- THE PROBLEM -
Print each record exactly as it appears, but drop the images.

Camera intrinsics data:
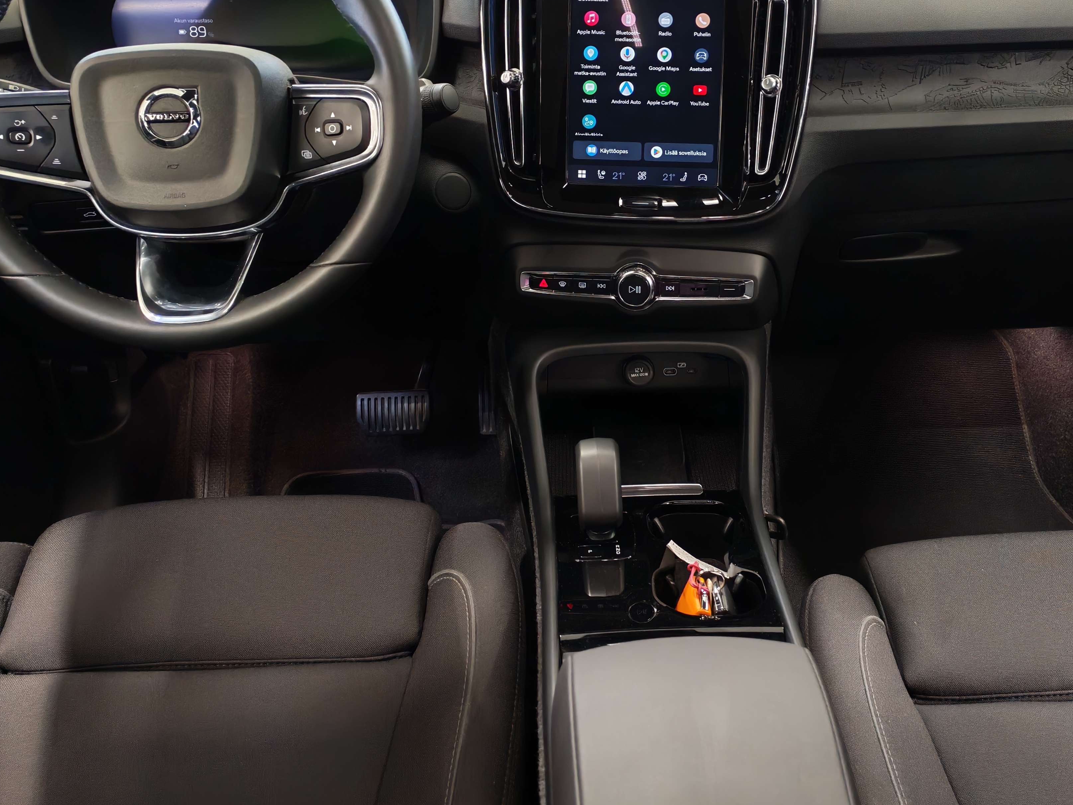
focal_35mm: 38
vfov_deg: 37.7
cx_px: 627
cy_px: 351
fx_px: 1178
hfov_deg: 48.8
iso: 800
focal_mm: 6.12
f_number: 1.9
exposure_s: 1/50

- YOUR RESPONSE -
focal_35mm: 38
vfov_deg: 37.7
cx_px: 627
cy_px: 351
fx_px: 1178
hfov_deg: 48.8
iso: 800
focal_mm: 6.12
f_number: 1.9
exposure_s: 1/50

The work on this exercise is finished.